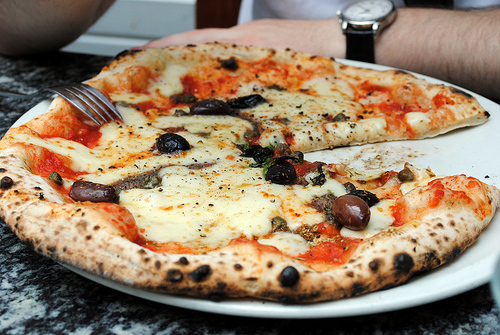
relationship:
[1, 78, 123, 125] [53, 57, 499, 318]
fork resting on plate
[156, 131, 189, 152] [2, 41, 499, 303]
black olive on top of pizza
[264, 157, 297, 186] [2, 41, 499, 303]
black olive on top of pizza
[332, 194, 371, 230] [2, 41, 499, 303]
black olive on top of pizza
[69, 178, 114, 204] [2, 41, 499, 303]
black olive on top of pizza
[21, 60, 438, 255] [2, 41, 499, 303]
cheese on top of pizza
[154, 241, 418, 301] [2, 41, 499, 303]
burnt spots on crust of pizza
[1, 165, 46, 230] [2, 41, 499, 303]
burnt spots on crust of pizza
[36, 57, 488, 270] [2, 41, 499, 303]
tomato sauce on top of pizza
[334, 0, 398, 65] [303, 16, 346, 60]
watch around wrist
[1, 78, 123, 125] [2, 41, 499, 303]
fork resting on pizza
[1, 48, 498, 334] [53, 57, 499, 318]
counter top underneath plate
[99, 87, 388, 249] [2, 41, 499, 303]
seasoning on top of pizza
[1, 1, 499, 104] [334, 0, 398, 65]
person wearing watch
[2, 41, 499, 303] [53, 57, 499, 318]
pizza on top of plate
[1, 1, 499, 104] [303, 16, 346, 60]
person has wrist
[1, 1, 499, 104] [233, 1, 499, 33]
person wearing shirt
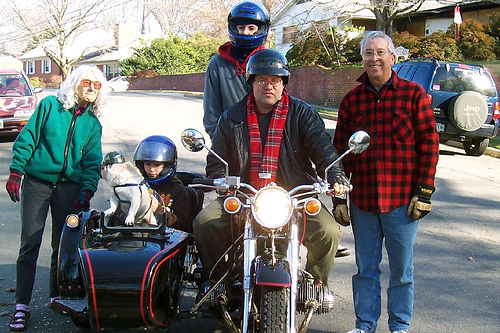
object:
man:
[330, 29, 438, 333]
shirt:
[335, 68, 441, 214]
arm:
[204, 114, 230, 175]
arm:
[302, 106, 339, 176]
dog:
[99, 151, 174, 227]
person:
[299, 25, 495, 331]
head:
[359, 32, 397, 78]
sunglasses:
[81, 78, 102, 90]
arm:
[415, 98, 443, 186]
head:
[246, 49, 290, 108]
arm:
[84, 132, 100, 183]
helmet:
[217, 0, 273, 51]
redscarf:
[244, 93, 290, 193]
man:
[193, 49, 356, 311]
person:
[206, 3, 276, 146]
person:
[2, 65, 104, 333]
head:
[226, 11, 268, 52]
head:
[133, 130, 177, 185]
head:
[65, 66, 106, 107]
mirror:
[179, 127, 206, 153]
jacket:
[205, 91, 346, 200]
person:
[110, 134, 198, 234]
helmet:
[244, 48, 291, 86]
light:
[304, 199, 323, 216]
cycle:
[45, 129, 368, 333]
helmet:
[134, 135, 178, 190]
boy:
[132, 134, 191, 232]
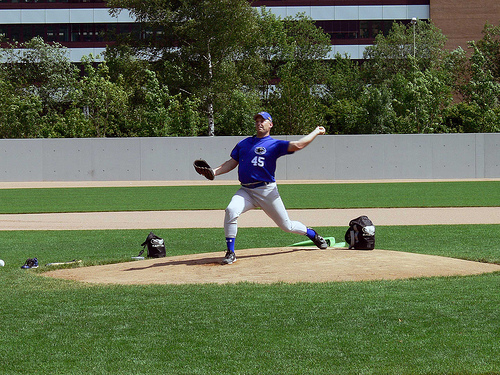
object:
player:
[194, 111, 327, 264]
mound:
[38, 245, 500, 285]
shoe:
[222, 252, 236, 264]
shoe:
[310, 228, 328, 250]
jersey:
[230, 135, 296, 184]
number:
[251, 156, 266, 167]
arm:
[286, 126, 326, 154]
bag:
[344, 215, 377, 251]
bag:
[137, 232, 167, 258]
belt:
[240, 181, 275, 189]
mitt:
[192, 159, 214, 180]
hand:
[192, 158, 214, 181]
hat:
[252, 112, 272, 123]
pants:
[224, 181, 308, 239]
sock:
[226, 237, 236, 253]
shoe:
[20, 256, 39, 269]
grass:
[0, 222, 500, 373]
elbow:
[295, 140, 304, 150]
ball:
[317, 125, 326, 132]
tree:
[269, 11, 329, 138]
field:
[0, 181, 500, 375]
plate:
[289, 236, 346, 248]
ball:
[0, 259, 6, 268]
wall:
[269, 133, 500, 183]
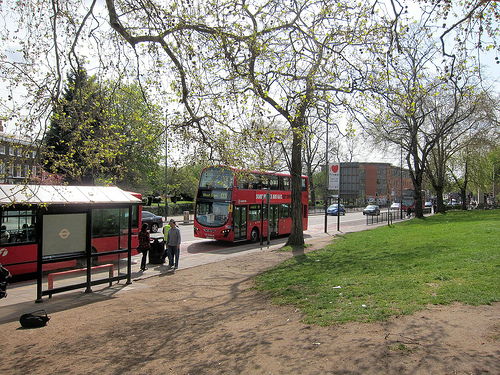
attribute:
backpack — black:
[13, 309, 59, 336]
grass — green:
[251, 211, 497, 322]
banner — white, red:
[327, 164, 342, 193]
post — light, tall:
[319, 103, 331, 236]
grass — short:
[259, 205, 498, 320]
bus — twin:
[188, 163, 312, 242]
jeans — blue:
[159, 243, 204, 269]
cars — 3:
[326, 199, 398, 214]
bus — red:
[165, 116, 347, 251]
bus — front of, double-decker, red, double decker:
[190, 161, 312, 250]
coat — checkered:
[138, 230, 155, 252]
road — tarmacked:
[0, 207, 412, 312]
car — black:
[359, 202, 384, 222]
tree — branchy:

========================

Copy every row above word for word, leaving out the pictures.

### Response for this exercise
relationship:
[1, 78, 123, 125] [53, 57, 499, 318]
fork resting on plate
[156, 131, 189, 152] [2, 41, 499, 303]
black olive on top of pizza
[264, 157, 297, 186] [2, 41, 499, 303]
black olive on top of pizza
[332, 194, 371, 230] [2, 41, 499, 303]
black olive on top of pizza
[69, 178, 114, 204] [2, 41, 499, 303]
black olive on top of pizza
[21, 60, 438, 255] [2, 41, 499, 303]
cheese on top of pizza
[154, 241, 418, 301] [2, 41, 499, 303]
burnt spots on crust of pizza
[1, 165, 46, 230] [2, 41, 499, 303]
burnt spots on crust of pizza
[36, 57, 488, 270] [2, 41, 499, 303]
tomato sauce on top of pizza
[334, 0, 398, 65] [303, 16, 346, 60]
watch around wrist
[1, 78, 123, 125] [2, 41, 499, 303]
fork resting on pizza
[1, 48, 498, 334] [53, 57, 499, 318]
counter top underneath plate
[99, 87, 388, 249] [2, 41, 499, 303]
seasoning on top of pizza
[1, 1, 499, 104] [334, 0, 398, 65]
person wearing watch
[2, 41, 499, 303] [53, 57, 499, 318]
pizza on top of plate
[1, 1, 499, 104] [303, 16, 346, 60]
person has wrist
[1, 1, 499, 104] [233, 1, 499, 33]
person wearing shirt
object:
man:
[330, 29, 438, 333]
shirt:
[335, 68, 441, 214]
arm:
[204, 114, 230, 175]
arm:
[302, 106, 339, 176]
dog:
[99, 151, 174, 227]
person:
[299, 25, 495, 331]
head:
[359, 32, 397, 78]
sunglasses:
[81, 78, 102, 90]
arm:
[415, 98, 443, 186]
head:
[246, 49, 290, 108]
arm:
[84, 132, 100, 183]
helmet:
[217, 0, 273, 51]
redscarf:
[244, 93, 290, 193]
man:
[193, 49, 356, 311]
person:
[206, 3, 276, 146]
person:
[2, 65, 104, 333]
head:
[226, 11, 268, 52]
head:
[133, 130, 177, 185]
head:
[65, 66, 106, 107]
mirror:
[179, 127, 206, 153]
jacket:
[205, 91, 346, 200]
person:
[110, 134, 198, 234]
helmet:
[244, 48, 291, 86]
light:
[304, 199, 323, 216]
cycle:
[45, 129, 368, 333]
helmet:
[134, 135, 178, 190]
boy:
[132, 134, 191, 232]
object:
player:
[194, 111, 327, 264]
mound:
[38, 245, 500, 285]
shoe:
[222, 252, 236, 264]
shoe:
[310, 228, 328, 250]
jersey:
[230, 135, 296, 184]
number:
[251, 156, 266, 167]
arm:
[286, 126, 326, 154]
bag:
[344, 215, 377, 251]
bag:
[137, 232, 167, 258]
belt:
[240, 181, 275, 189]
mitt:
[192, 159, 214, 180]
hand:
[192, 158, 214, 181]
hat:
[252, 112, 272, 123]
pants:
[224, 181, 308, 239]
sock:
[226, 237, 236, 253]
shoe:
[20, 256, 39, 269]
grass:
[0, 222, 500, 373]
elbow:
[295, 140, 304, 150]
ball:
[317, 125, 326, 132]
tree:
[269, 11, 329, 138]
field:
[0, 181, 500, 375]
plate:
[289, 236, 346, 248]
ball:
[0, 259, 6, 268]
wall:
[269, 133, 500, 183]
attribute:
backpack — black:
[13, 309, 59, 336]
grass — green:
[251, 211, 497, 322]
banner — white, red:
[327, 164, 342, 193]
post — light, tall:
[319, 103, 331, 236]
grass — short:
[259, 205, 498, 320]
bus — twin:
[188, 163, 312, 242]
jeans — blue:
[159, 243, 204, 269]
cars — 3:
[326, 199, 398, 214]
bus — red:
[165, 116, 347, 251]
bus — front of, double-decker, red, double decker:
[190, 161, 312, 250]
coat — checkered:
[138, 230, 155, 252]
road — tarmacked:
[0, 207, 412, 312]
car — black:
[359, 202, 384, 222]
tree — branchy:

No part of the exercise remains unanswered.